Alpha Comae Berenices


Alpha Comae Berenices is a binary star in the constellation of Coma Berenices, away. It consists of two main sequence stars, each a little hotter and more luminous than the Sun.
Alpha Comae Berenices is said to represent the crown worn by Queen Berenice. The two components are designated Alpha Comae Berenices A and B.

Nomenclature

α Comae Berenices is the system's Bayer designation. The designations of the two components as Alpha Comae Berenices A and B derive from the convention used by the Washington Multiplicity Catalog for multiple star systems, and adopted by the International Astronomical Union.
The system bore the traditional names Diadem and Al Dafirah, the latter derived from the Arabic الضفيرة ađ̧-đ̧afīrah "the braid". In 2016, the International Astronomical Union organized a Working Group on Star Names to catalogue and standardize proper names for stars. The WGSN decided to attribute proper names to individual stars rather than entire multiple systems. It approved the name Diadem for the component Alpha Comae Berenices A on 1 February 2017 and it is now so included in the List of IAU-approved Star Names.
In Chinese, 太微左垣, meaning Left Wall of Supreme Palace Enclosure, refers to an asterism consisting of Alpha Comae Berenices, Eta Virginis, Gamma Virginis, Delta Virginis and Epsilon Virginis.
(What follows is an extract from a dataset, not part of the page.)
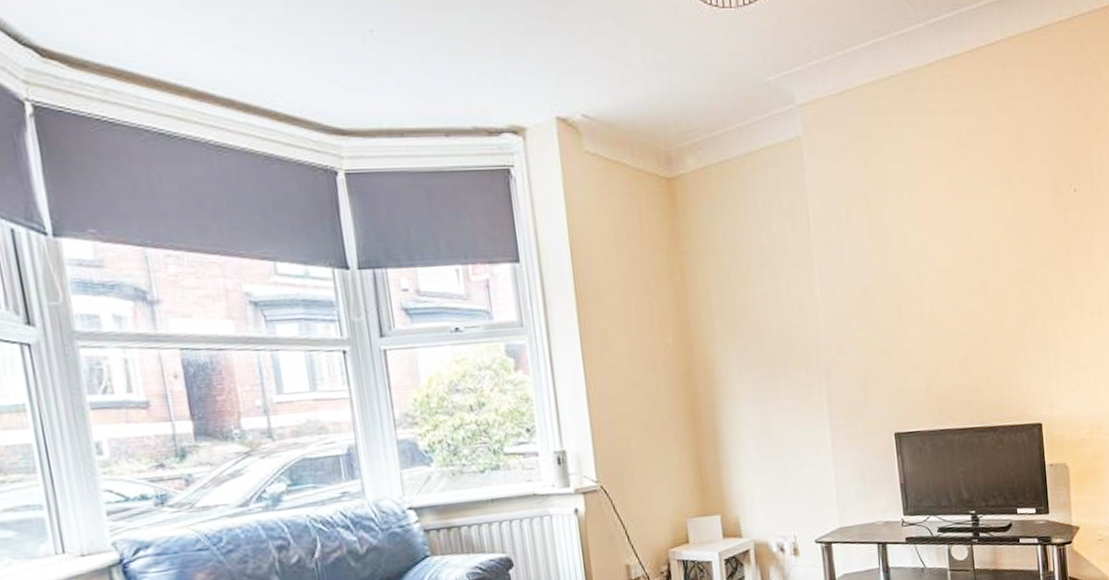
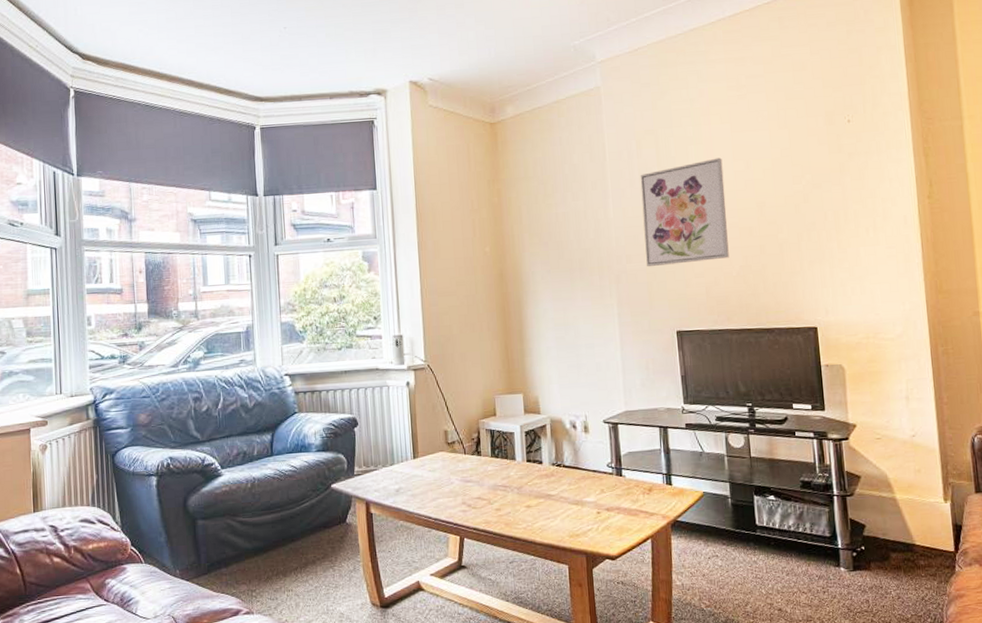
wall art: none [850,229,951,360] -> present [640,157,729,267]

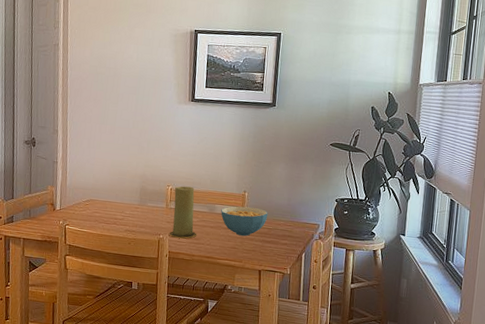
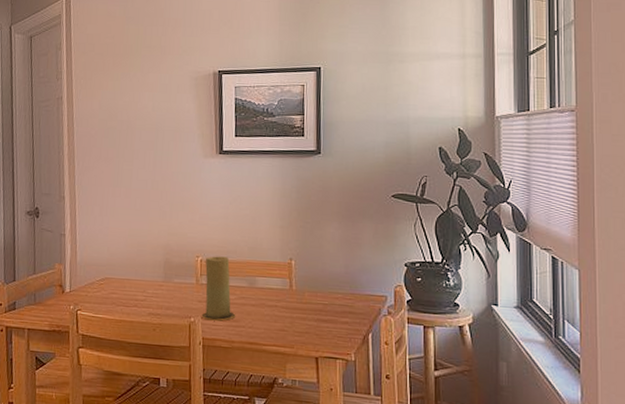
cereal bowl: present [221,206,268,236] -> none [263,278,322,315]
Consequently, the Chinese name for Alpha Comae Berenices itself is 太微左垣五, representing 東上將, meaning The First Eastern General. 東上將, westernized into Shang Tseang, but that name was designated for "v Comae Berenices" by R.H. Allen and the meaning is "a Higher General".

Properties

Although Alpha Comae Berenices bears the title "alpha", at magnitude 4.32 it is actually fainter than Beta Comae Berenices.
It is a binary star, with almost equal components of magnitudes 5.05 m and 5.08 m orbiting each other with a period of 25.87 years. The system, estimated to be 58 light-years distant, appears so nearly "edge-on" from the Earth that the two stars appear to move back-and-forth in a straight line with a maximum separation of only 0.7 arcsec. Eclipses are predicted to occur between the two components however they have not been successfully observed due to miscalculations of the time of eclipse.
The mean separation between them is approximately 10 AU, about the distance between the Sun and Saturn.
The binary star has a visual companion, CCDM J13100+1732C, of apparent magnitude 10.2, located 89 arcseconds away along a position angle of 345°.
Alpha Comae Berenicis forms an isosceles triangle with globular star clusters Messier 53 and NGC 5053. The apparent diameter of this triangle is a little more than one degree. The location of Alpha Comae Berenicis is westward of both globular star clusters.